Of course, this was never really about a garden, was it? In our first lesson this morning, Isaiah speaks in metaphors—and when he speaks of the garden, we know that what he means is the people of God. That God is like a gardener who planted his people, who gave them everything they needed to flourish. And in our text today, perhaps we find ourselves threatened as God tears down the walls and leaves his garden to perish. Or perhaps we are intimated by Paul’s list of all of the faithful gardens of the past, whose examples seem impossible to follow.

But there is another way to read these lessons. Perhaps we can take heart in the knowledge that God has given us absolutely everything that we need to flourish. That if we are God’s garden, we have amazing potential. We have been given the same care and attention that God gave to the Israelites in the desert, to the judges and the kings, the prophets and the martyrs, who at the end of the day were ordinary people who trusted that the Gardener would stand with them in extraordinary times.

The truth is that the garden that is Ivyland Presbyterian Church could produce the most amazing fruit—enough to feed everyone. And like any good garden of the people, we have so many different gifts to share. Spiritual tomatoes and corn, potatoes and eggplant, peppers and celery, herbs upon herbs upon herbs and FLOWERS! And none of us isn’t important. We all have a purpose. Remember, the tomato and the corn may seem like the king of the garden, but they are stronger for the carrots and marigolds and beans that provide additional nourishment, deter pests, and encourage the bees to take a visit. And the herbs—they provide so much flavor to our communal life with so little.
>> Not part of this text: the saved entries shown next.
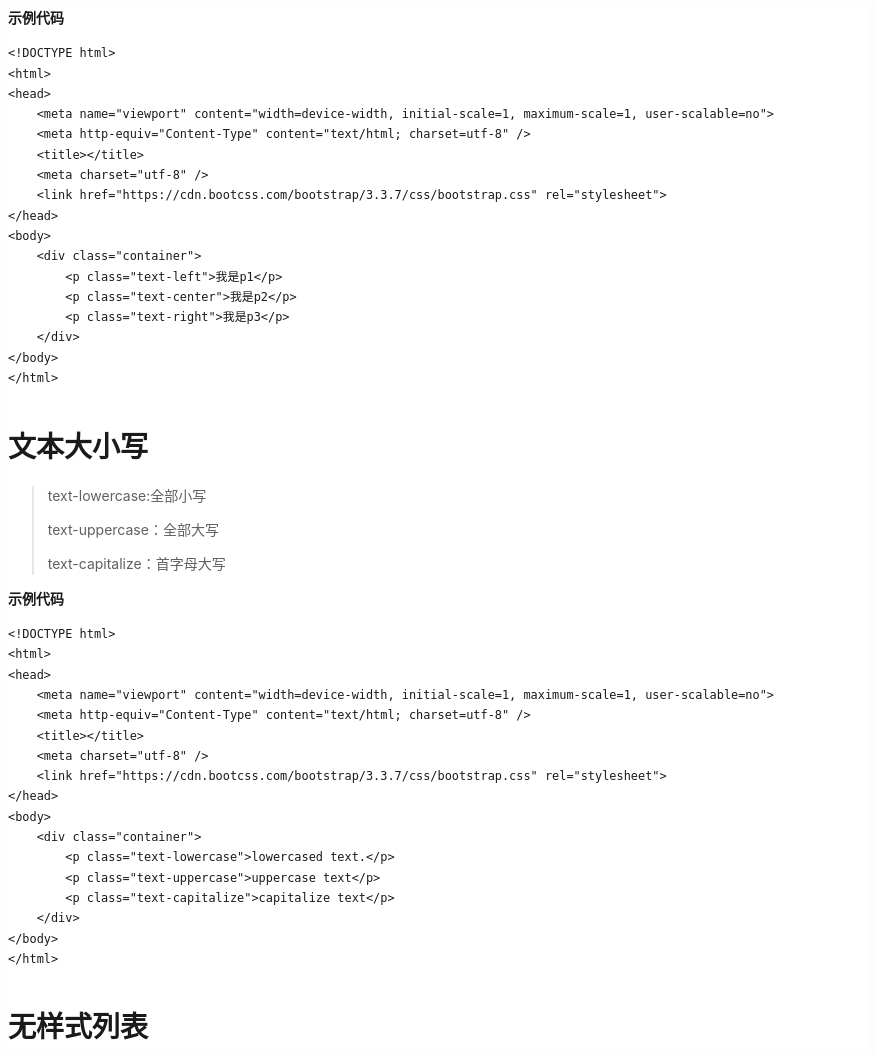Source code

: **示例代码**

	<!DOCTYPE html>
	<html>
	<head>
	    <meta name="viewport" content="width=device-width, initial-scale=1, maximum-scale=1, user-scalable=no">
	    <meta http-equiv="Content-Type" content="text/html; charset=utf-8" />
	    <title></title>
	    <meta charset="utf-8" />
	    <link href="https://cdn.bootcss.com/bootstrap/3.3.7/css/bootstrap.css" rel="stylesheet">
	</head>
	<body>
	    <div class="container">
	        <p class="text-left">我是p1</p>
	        <p class="text-center">我是p2</p>
	        <p class="text-right">我是p3</p>
	    </div>
	</body>
	</html>


# 文本大小写

> text-lowercase:全部小写  
> 
> text-uppercase：全部大写 
> 
> text-capitalize：首字母大写

**示例代码**

	<!DOCTYPE html>
	<html>
	<head>
	    <meta name="viewport" content="width=device-width, initial-scale=1, maximum-scale=1, user-scalable=no">
	    <meta http-equiv="Content-Type" content="text/html; charset=utf-8" />
	    <title></title>
	    <meta charset="utf-8" />
	    <link href="https://cdn.bootcss.com/bootstrap/3.3.7/css/bootstrap.css" rel="stylesheet">
	</head>
	<body>
	    <div class="container">
	        <p class="text-lowercase">lowercased text.</p>
	        <p class="text-uppercase">uppercase text</p>
	        <p class="text-capitalize">capitalize text</p>
	    </div>
	</body>
	</html>


# 无样式列表
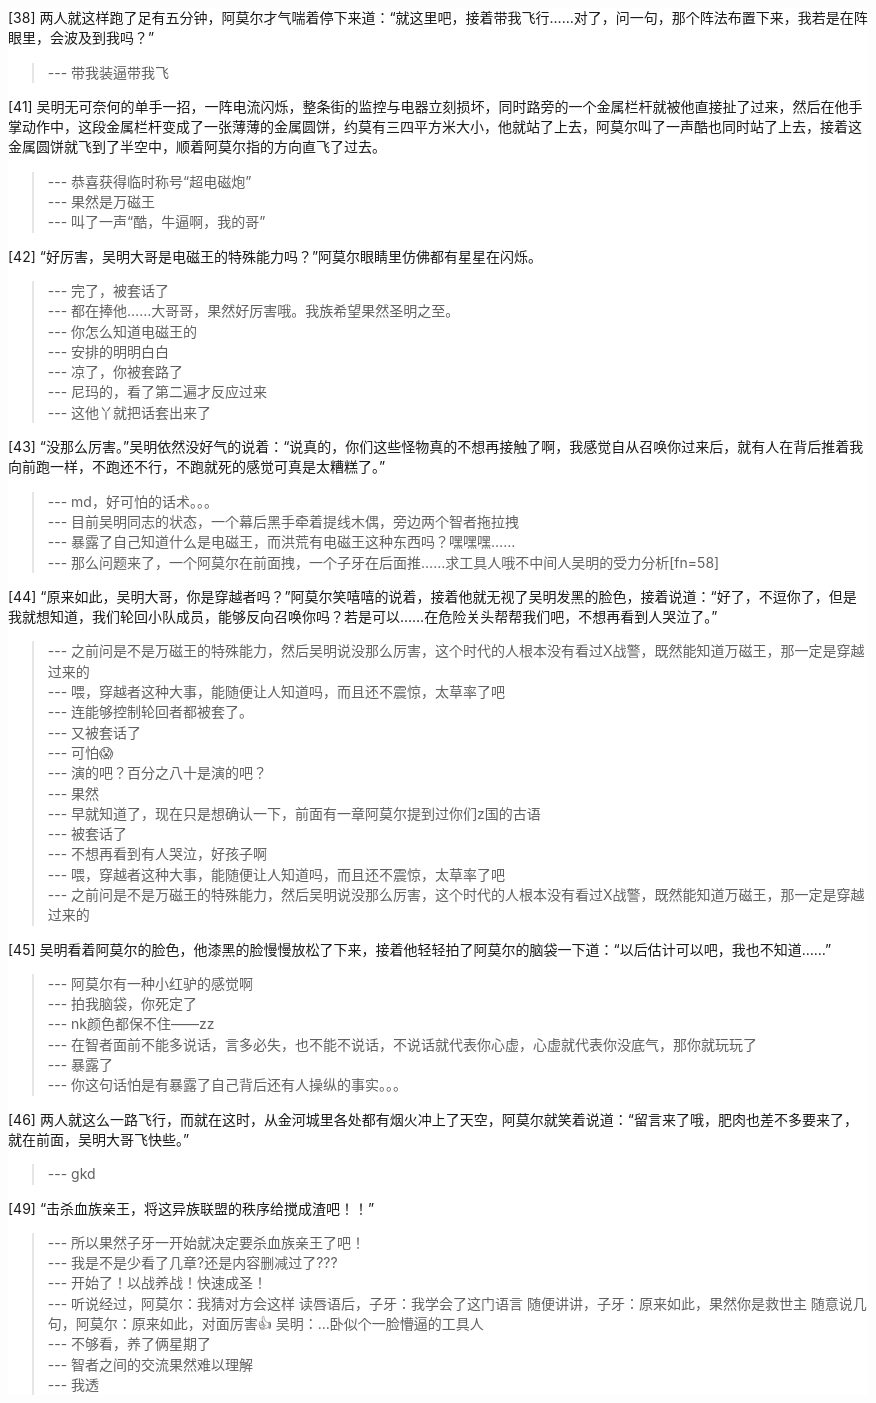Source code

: [38] 两人就这样跑了足有五分钟，阿莫尔才气喘着停下来道：“就这里吧，接着带我飞行……对了，问一句，那个阵法布置下来，我若是在阵眼里，会波及到我吗？”
>--- 带我装逼带我飞<br>

[41] 吴明无可奈何的单手一招，一阵电流闪烁，整条街的监控与电器立刻损坏，同时路旁的一个金属栏杆就被他直接扯了过来，然后在他手掌动作中，这段金属栏杆变成了一张薄薄的金属圆饼，约莫有三四平方米大小，他就站了上去，阿莫尔叫了一声酷也同时站了上去，接着这金属圆饼就飞到了半空中，顺着阿莫尔指的方向直飞了过去。
>--- 恭喜获得临时称号“超电磁炮”<br>
>--- 果然是万磁王<br>
>--- 叫了一声“酷，牛逼啊，我的哥”<br>

[42] “好厉害，吴明大哥是电磁王的特殊能力吗？”阿莫尔眼睛里仿佛都有星星在闪烁。
>--- 完了，被套话了<br>
>--- 都在捧他……大哥哥，果然好厉害哦。我族希望果然圣明之至。<br>
>--- 你怎么知道电磁王的<br>
>--- 安排的明明白白<br>
>--- 凉了，你被套路了<br>
>--- 尼玛的，看了第二遍才反应过来<br>
>--- 这他丫就把话套出来了<br>

[43] “没那么厉害。”吴明依然没好气的说着：“说真的，你们这些怪物真的不想再接触了啊，我感觉自从召唤你过来后，就有人在背后推着我向前跑一样，不跑还不行，不跑就死的感觉可真是太糟糕了。”
>--- md，好可怕的话术。。。<br>
>--- 目前吴明同志的状态，一个幕后黑手牵着提线木偶，旁边两个智者拖拉拽<br>
>--- 暴露了自己知道什么是电磁王，而洪荒有电磁王这种东西吗？嘿嘿嘿……<br>
>--- 那么问题来了，一个阿莫尔在前面拽，一个子牙在后面推……求工具人哦不中间人吴明的受力分析[fn=58]<br>

[44] “原来如此，吴明大哥，你是穿越者吗？”阿莫尔笑嘻嘻的说着，接着他就无视了吴明发黑的脸色，接着说道：“好了，不逗你了，但是我就想知道，我们轮回小队成员，能够反向召唤你吗？若是可以……在危险关头帮帮我们吧，不想再看到人哭泣了。”
>--- 之前问是不是万磁王的特殊能力，然后吴明说没那么厉害，这个时代的人根本没有看过X战警，既然能知道万磁王，那一定是穿越过来的<br>
>--- 喂，穿越者这种大事，能随便让人知道吗，而且还不震惊，太草率了吧<br>
>--- 连能够控制轮回者都被套了。<br>
>--- 又被套话了<br>
>--- 可怕😱<br>
>--- 演的吧？百分之八十是演的吧？<br>
>--- 果然<br>
>--- 早就知道了，现在只是想确认一下，前面有一章阿莫尔提到过你们z国的古语<br>
>--- 被套话了<br>
>--- 不想再看到有人哭泣，好孩子啊<br>
>--- 喂，穿越者这种大事，能随便让人知道吗，而且还不震惊，太草率了吧<br>
>--- 之前问是不是万磁王的特殊能力，然后吴明说没那么厉害，这个时代的人根本没有看过X战警，既然能知道万磁王，那一定是穿越过来的<br>

[45] 吴明看着阿莫尔的脸色，他漆黑的脸慢慢放松了下来，接着他轻轻拍了阿莫尔的脑袋一下道：“以后估计可以吧，我也不知道……”
>--- 阿莫尔有一种小红驴的感觉啊<br>
>--- 拍我脑袋，你死定了<br>
>--- nk颜色都保不住——zz<br>
>--- 在智者面前不能多说话，言多必失，也不能不说话，不说话就代表你心虚，心虚就代表你没底气，那你就玩玩了<br>
>--- 暴露了<br>
>--- 你这句话怕是有暴露了自己背后还有人操纵的事实。。。<br>

[46] 两人就这么一路飞行，而就在这时，从金河城里各处都有烟火冲上了天空，阿莫尔就笑着说道：“留言来了哦，肥肉也差不多要来了，就在前面，吴明大哥飞快些。”
>--- gkd<br>

[49] “击杀血族亲王，将这异族联盟的秩序给搅成渣吧！！”
>--- 所以果然子牙一开始就决定要杀血族亲王了吧！<br>
>--- 我是不是少看了几章?还是内容删减过了???<br>
>--- 开始了！以战养战！快速成圣！<br>
>--- 听说经过，阿莫尔：我猜对方会这样
读唇语后，子牙：我学会了这门语言
随便讲讲，子牙：原来如此，果然你是救世主
随意说几句，阿莫尔：原来如此，对面厉害👍
吴明：…卧似个一脸懵逼的工具人<br>
>--- 不够看，养了俩星期了<br>
>--- 智者之间的交流果然难以理解<br>
>--- 我透<br>
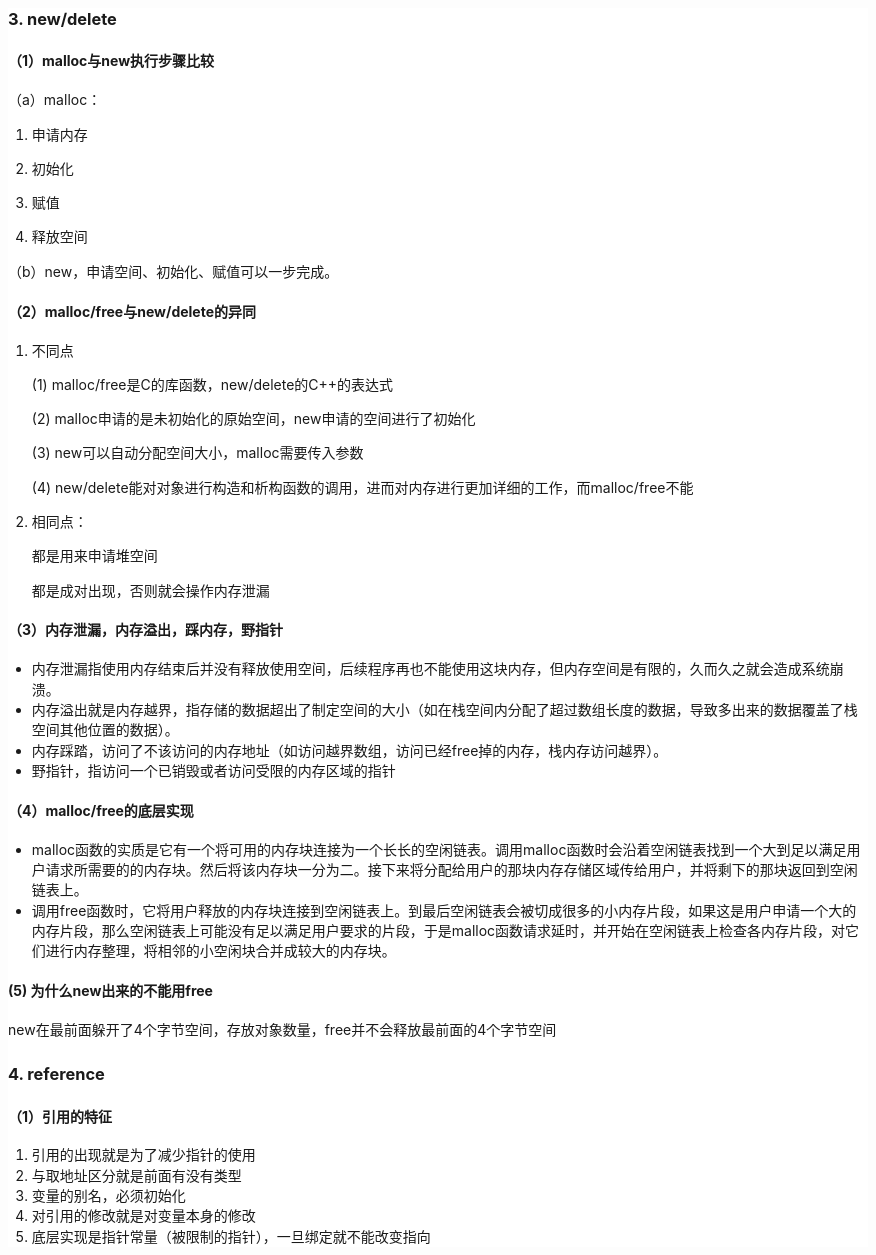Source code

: ### 3. new/delete

#### （1）malloc与new执行步骤比较

（a）malloc：

1. 申请内存

2. 初始化

3. 赋值

4. 释放空间


（b）new，申请空间、初始化、赋值可以一步完成。

#### （2）malloc/free与new/delete的异同

1. 不同点

   (1) malloc/free是C的库函数，new/delete的C++的表达式

   (2) malloc申请的是未初始化的原始空间，new申请的空间进行了初始化

   (3) new可以自动分配空间大小，malloc需要传入参数

   (4) new/delete能对对象进行构造和析构函数的调用，进而对内存进行更加详细的工作，而malloc/free不能

2. 相同点：

   都是用来申请堆空间

   都是成对出现，否则就会操作内存泄漏

#### （3）内存泄漏，内存溢出，踩内存，野指针

- 内存泄漏指使用内存结束后并没有释放使用空间，后续程序再也不能使用这块内存，但内存空间是有限的，久而久之就会造成系统崩溃。
- 内存溢出就是内存越界，指存储的数据超出了制定空间的大小（如在栈空间内分配了超过数组长度的数据，导致多出来的数据覆盖了栈空间其他位置的数据）。
- 内存踩踏，访问了不该访问的内存地址（如访问越界数组，访问已经free掉的内存，栈内存访问越界）。
- 野指针，指访问一个已销毁或者访问受限的内存区域的指针

#### （4）malloc/free的底层实现

- malloc函数的实质是它有一个将可用的内存块连接为一个长长的空闲链表。调用malloc函数时会沿着空闲链表找到一个大到足以满足用户请求所需要的的内存块。然后将该内存块一分为二。接下来将分配给用户的那块内存存储区域传给用户，并将剩下的那块返回到空闲链表上。
- 调用free函数时，它将用户释放的内存块连接到空闲链表上。到最后空闲链表会被切成很多的小内存片段，如果这是用户申请一个大的内存片段，那么空闲链表上可能没有足以满足用户要求的片段，于是malloc函数请求延时，并开始在空闲链表上检查各内存片段，对它们进行内存整理，将相邻的小空闲块合并成较大的内存块。

#### (5) 为什么new出来的不能用free

new在最前面躲开了4个字节空间，存放对象数量，free并不会释放最前面的4个字节空间

### 4. reference

#### （1）引用的特征

1. 引用的出现就是为了减少指针的使用
2. 与取地址区分就是前面有没有类型
3. 变量的别名，必须初始化
4. 对引用的修改就是对变量本身的修改
5. 底层实现是指针常量（被限制的指针），一旦绑定就不能改变指向
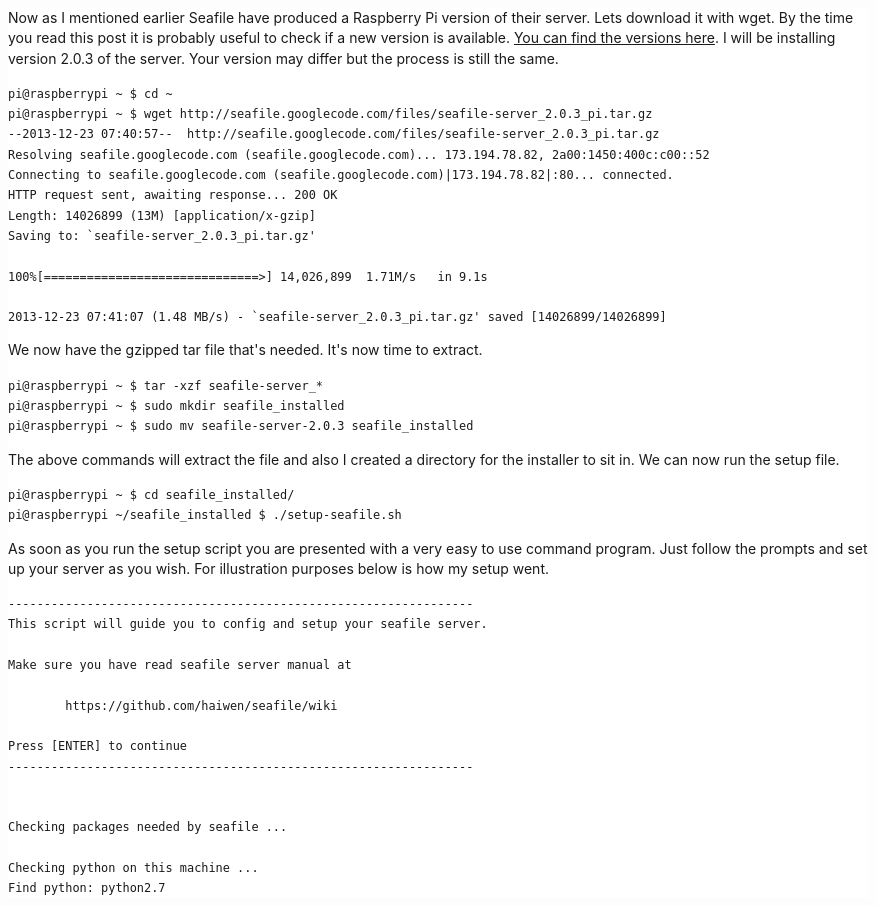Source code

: 

Now as I mentioned earlier Seafile have produced a Raspberry Pi version of their server. Lets download it with wget. By the time you read this post it is probably useful to check if a new version is available. [You can find the versions here](http://www.seafile.com/en/download/). I will be installing version 2.0.3 of the server. Your version may differ but the process is still the same.


    
    pi@raspberrypi ~ $ cd ~
    pi@raspberrypi ~ $ wget http://seafile.googlecode.com/files/seafile-server_2.0.3_pi.tar.gz
    --2013-12-23 07:40:57--  http://seafile.googlecode.com/files/seafile-server_2.0.3_pi.tar.gz
    Resolving seafile.googlecode.com (seafile.googlecode.com)... 173.194.78.82, 2a00:1450:400c:c00::52
    Connecting to seafile.googlecode.com (seafile.googlecode.com)|173.194.78.82|:80... connected.
    HTTP request sent, awaiting response... 200 OK
    Length: 14026899 (13M) [application/x-gzip]
    Saving to: `seafile-server_2.0.3_pi.tar.gz'
    
    100%[==============================>] 14,026,899  1.71M/s   in 9.1s
    
    2013-12-23 07:41:07 (1.48 MB/s) - `seafile-server_2.0.3_pi.tar.gz' saved [14026899/14026899]



We now have the gzipped tar file that's needed. It's now time to extract.


    
    pi@raspberrypi ~ $ tar -xzf seafile-server_*
    pi@raspberrypi ~ $ sudo mkdir seafile_installed
    pi@raspberrypi ~ $ sudo mv seafile-server-2.0.3 seafile_installed



The above commands will extract the file and also I created a directory for the installer to sit in. We can now run the setup file.


    
    pi@raspberrypi ~ $ cd seafile_installed/
    pi@raspberrypi ~/seafile_installed $ ./setup-seafile.sh



As soon as you run the setup script you are presented with a very easy to use command program. Just follow the prompts and set up your server as you wish. For illustration purposes below is how my setup went.


    
    -----------------------------------------------------------------
    This script will guide you to config and setup your seafile server.
    
    Make sure you have read seafile server manual at
    
            https://github.com/haiwen/seafile/wiki
    
    Press [ENTER] to continue
    -----------------------------------------------------------------
    
    
    Checking packages needed by seafile ...
    
    Checking python on this machine ...
    Find python: python2.7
I could beat this metaphor into the ground, of course, but the point is this: when we see ourselves as the garden that God made us to be, then we see that what comes naturally, what we would call faith, is the work of learning to live together. That what comes naturally is supporting one another, encouraging one another, loving one another, because together we are far better than we are alone. Together, we have everything we need. Together, we make the most beautiful garden you have ever seen. A garden of justice, of mercy, of kindness, and righteousness.

And that, my friends, is what faith looks like. It looks like a garden of people, planted by God, filled with the goodness and promise of harvest. People doing what they were made to do, because they trust in the Gardener who made them and who tends them still. And that, brothers and sisters, is pleasing to God.